In “Exploring Climate Science (Research Projects),” students showcase what they learned throughout the unit by completing a final project based on climate change. Our extensive “Exploring Climate Science” curricula unit is broken into eight lessons, each taking 40 minutes to complete. Designed around the 5th grade Next Generation Science Standards, it is a unit easily adapted up for middle or high school use. Teach the entire unit or pull out particular activities. This is lesson 8 of the unit.


Students will be able to:

1. Students will be able to create a hypothetical research proposal that examines the potential impacts of climate change on the local community



Water is essential for life on Earth. Relative water availability is a major factor in designating habitats for different living organisms. In the United States, things like agriculture and water rights are hot topics. Current models predict that average global temperatures are going to continue to rise even if regional climate changes remain complex and varied. These changes will have an impact on all of Earth's systems.

Studies have shown that climate change is driven not only by natural effects but also by human activities. Knowledge of the factors that affect climate, coupled with responsible management of natural resources are required for sustaining these Earth systems. Long-term change can be anticipated using science-based predictive models making science and engineering essential to understanding global climate change and its possible impacts.
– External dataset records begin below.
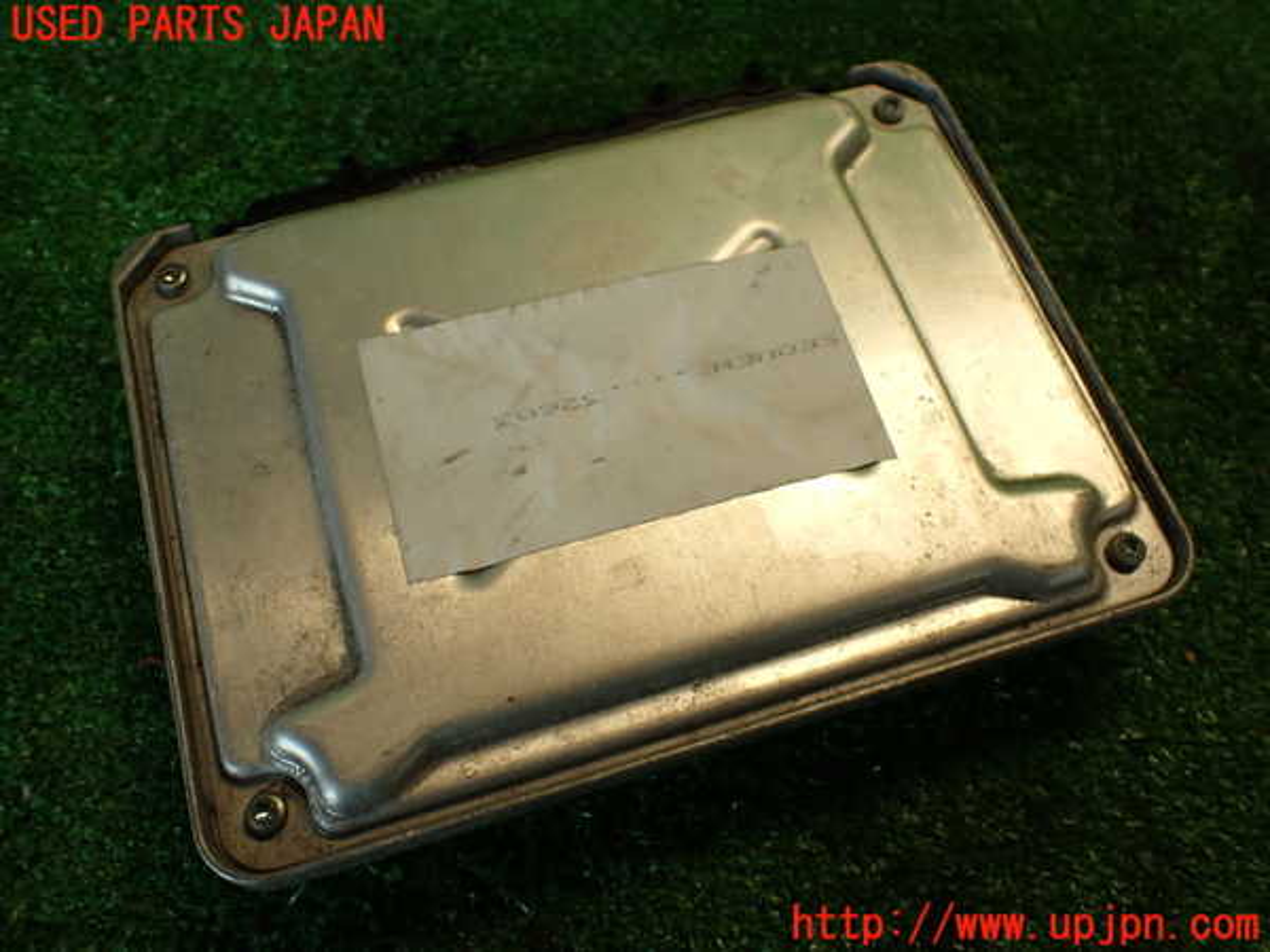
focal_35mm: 32
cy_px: 476
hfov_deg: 56.8
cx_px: 635
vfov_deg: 44.2
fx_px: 1174
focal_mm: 5.79
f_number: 2.4
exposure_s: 1/60
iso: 125
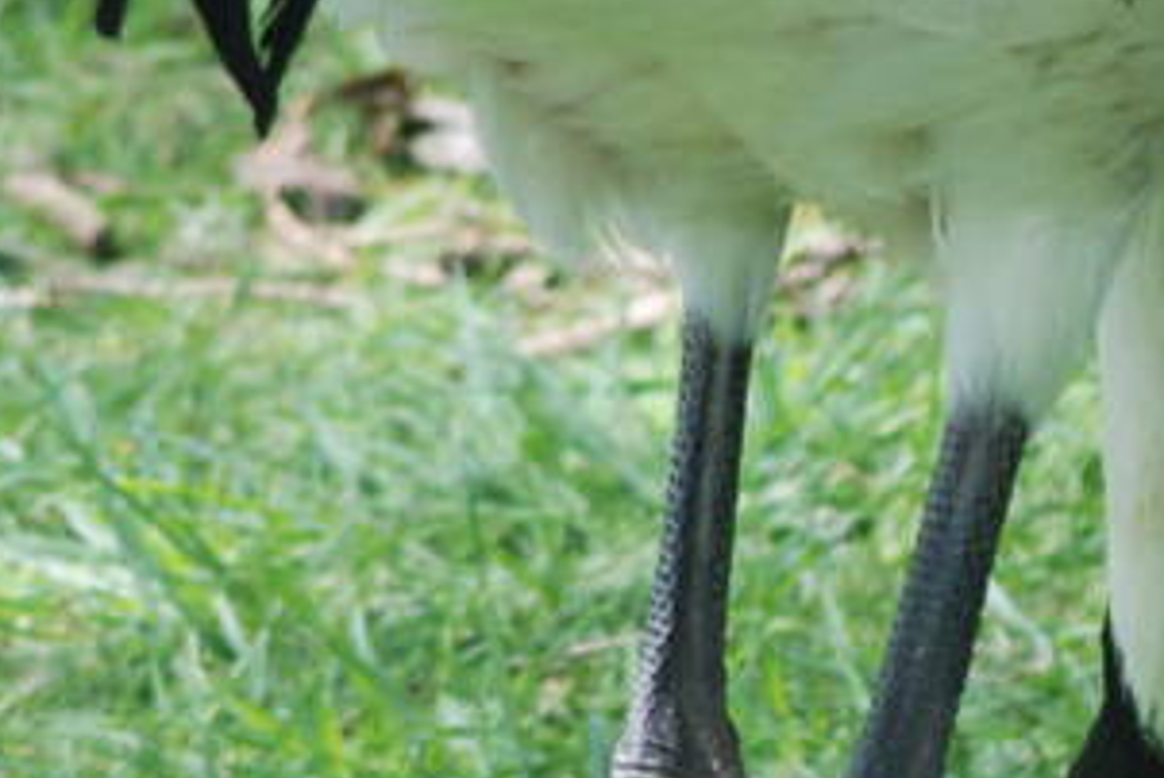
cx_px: 1576
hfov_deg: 1.5
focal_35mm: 1349
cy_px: 399
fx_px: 43659
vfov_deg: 1.0
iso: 400
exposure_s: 1/500
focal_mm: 170
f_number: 4.8
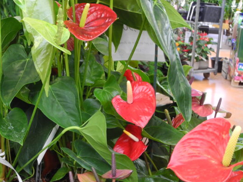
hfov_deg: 35.3
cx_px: 85
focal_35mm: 54
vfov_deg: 27.0
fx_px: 379
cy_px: 85
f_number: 2.8
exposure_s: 1/30
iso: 206
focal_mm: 6
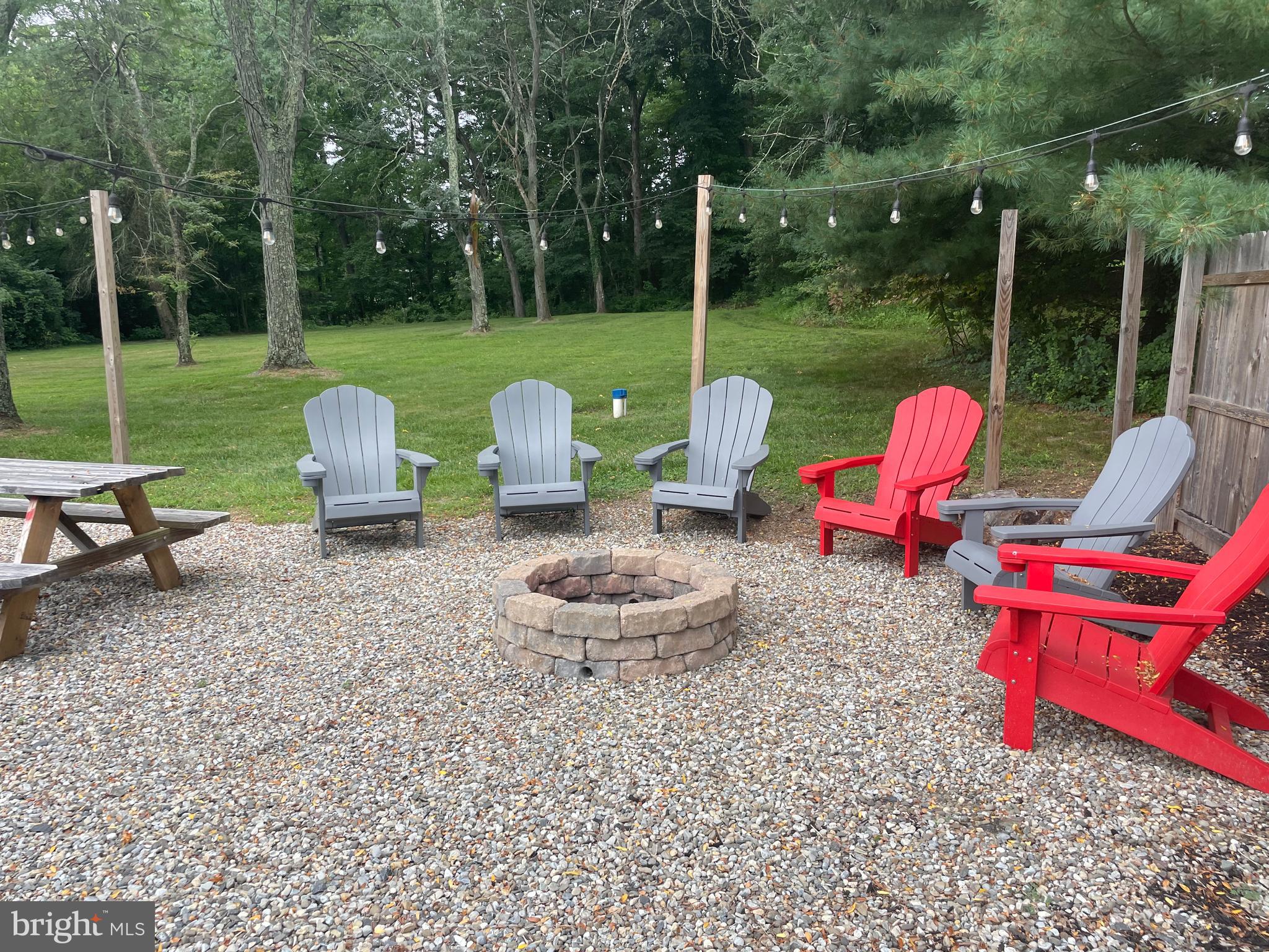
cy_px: 476
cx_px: 634
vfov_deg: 53.1
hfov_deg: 67.3
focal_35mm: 26
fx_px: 953
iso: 32
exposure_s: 1/419
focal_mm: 4.2
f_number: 1.6
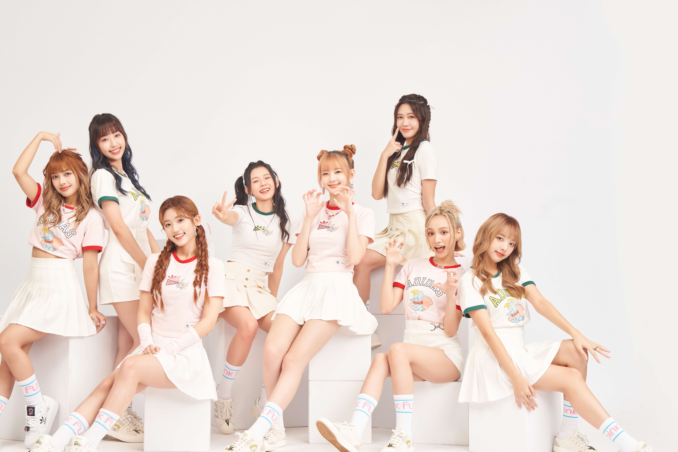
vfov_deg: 24.2
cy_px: 246
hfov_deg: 35.6
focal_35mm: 56
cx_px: 298
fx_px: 1055
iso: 200
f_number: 6.3
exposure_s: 1/160
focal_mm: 48
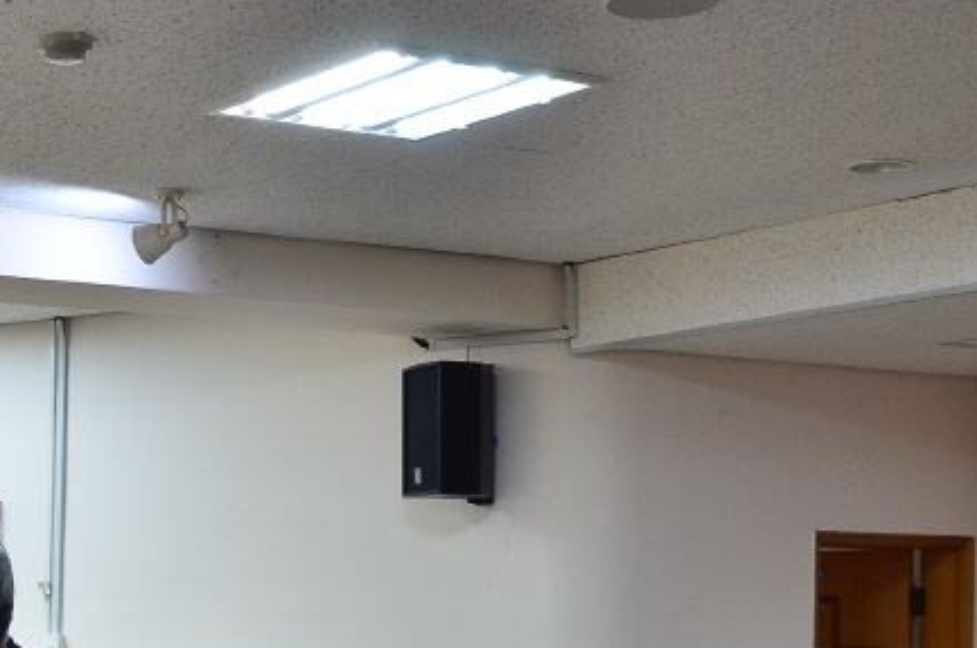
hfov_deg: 22.4
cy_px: 708
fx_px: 2411
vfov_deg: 14.9
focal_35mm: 89
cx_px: 105
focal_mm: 22
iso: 800
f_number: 4.5
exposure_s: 1/80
National Parks can serve as benchmarks for climate science trends and effects over time because they are protected areas void of human influence. Understanding current climate trends will help set students up to be successful in interpreting and engaging in discussions about climate change, which will lead to informed decision making.



*Depending on how deeply you would like to explore the activities of the lesson, this lesson could take anywhere between one and three 40 minute lessons. For example on day one, you could explain the project and students could begin work. On day two, students could continue preparing their work and then begin working on their presentations, and on day three students could finish their presentations and share with the class. Conversely, you could do a quick introduction, give students 30 minutes to prepare their grant proposals and then have a quick whip around, share-out, thereby concluding the lesson in a day. The times below are based on one 45 minute lesson.

Day 1- Climate Change

Day 2- Weather vs Climate

Day 3- Snowpack

Day 4- Snow Course Field Trip

Day 5- Watersheds

Day 6- Streamflow Data

Day 7- NPS Connections

Day 8- Research Projects 


Most of the materials for this unit are provided in the Snow Study Trunk and as downloadable files.



Have students share their ideas. Depending on time, some options include:

-Doing a quick whip around / share out

-Putting proposals on tables and doing a gallery walk of proposals

-Student presentations to the class

-Creating a poster for a mini science fair, etc.